For Arianne Phillips, he was an “icon” whose work represents “a culture and a time in filmmaking where artistry was king.” “No one ever surpassed him,” adds Sandy Powell, for whom he was “the maestro: the costume designer’s costume designer.” Powell was first made aware of Tosi when, at the age of 14, she went with a friend to see Death in Venice, which had just been released. As she recalls, they “bunked off school to see it seven more times: We were in love with Tadzio! But all those images were ingrained: Silvana Mangano in the hats, Dirk Bogarde with the dyed hair. His stuff is exquisite, and it doesn’t age. I wasn’t aware then that I wanted to do costume design but it just really influenced me. Basically, Death in Venice just absolutely changed my life.”
“He has had an enormous effect on my own sense of taste, style, fit, historical interpretation, and storytelling through costumes,” adds Ivey Long, “There are many designers in the world; Piero Tosi was a very great artist.”
Nominated for five Academy Awards for such masterpieces as Visconti’s 1963 epic The Leopard, his 1971 Death in Venice, and director Édouard Molinaro’s 1978 La Cage aux Folles, Tosi finally received an Honorary Academy Award in 2014. The reclusive Tosi designed for the opera, theater, and ballet in his native Italy but rarely traveled abroad and never once visited America, so Claudia Cardinale accepted the prize on his behalf. Tosi had dressed Cardinale in sumptuous 1860s wasp-waisted costumes for The Leopard, and she recalled that the authentic period corsetry was so excruciatingly tight that she had to lean against a wall during takes and couldn’t sit down.
Tosi was a shy, private man. The actress Marisa Berenson, whom he dressed for Death in Venice, recalls that “he was very fragile, but he was a great artist, and great artists have a lot of fragilities.”

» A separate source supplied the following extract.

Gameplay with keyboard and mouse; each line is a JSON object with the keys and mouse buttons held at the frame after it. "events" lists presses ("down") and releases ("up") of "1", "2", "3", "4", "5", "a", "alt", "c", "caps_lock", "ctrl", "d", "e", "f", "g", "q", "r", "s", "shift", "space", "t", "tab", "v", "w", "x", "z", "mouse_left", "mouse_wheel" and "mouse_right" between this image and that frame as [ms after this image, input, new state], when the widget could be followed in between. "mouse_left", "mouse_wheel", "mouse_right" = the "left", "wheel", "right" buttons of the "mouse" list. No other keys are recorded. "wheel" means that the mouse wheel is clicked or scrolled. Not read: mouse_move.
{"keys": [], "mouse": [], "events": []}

“Working with him was a delight,” Berenson continues. “He was the most wonderful, gentle soul—he was like a little magical being, extremely cultured with incredible sensitivity and refinement in everything he did—in his soul and his way of being, and in his incredible eye for perfection and his knowledge.” Tosi was the first person that Berenson encountered when she went to Rome to begin work on Death in Venice, as he created the costumes that she was to wear for the sepia photographs of her in character as the wife of Dirk Bogarde’s Gustav von Aschenbach. Berenson remembers how exciting it was “creating this persona through his eyes. You get into a great costume, and you are already practically there—you are in the part already—and with Piero, that was really the case.”
When Berenson was invited to the fabled Marie-Hélène de Rothschild costumed Proust Ball in December of 1971 to celebrate the great writer’s centenary, it was Tosi’s idea that she should go in character as the Marchesa Casati, famed eccentric of Belle Epoque society.
“You are not going to the ball dressed as everyone else,” he told her, “you have to go as this personage—a modern woman—and throw away the corset, and you’ll look different from anybody else.” “He came to Paris especially to dress me,” Berenson says, “out of total generosity and friendship and love.” He brought with him “a real Poiret dress and the bright red wig and the aigrettes.... He did everything himself. He knew just how the makeup and the hair should look, and he made me up himself.” Cecil Beaton photographed the best-dressed revelers for a portfolio for British Vogue, and amongst the Edwardian wigs and ruffled dresses, the fabulous Berenson stands out from the crowd and leaves one in no doubt that she was the cynosure of all eyes at the ball.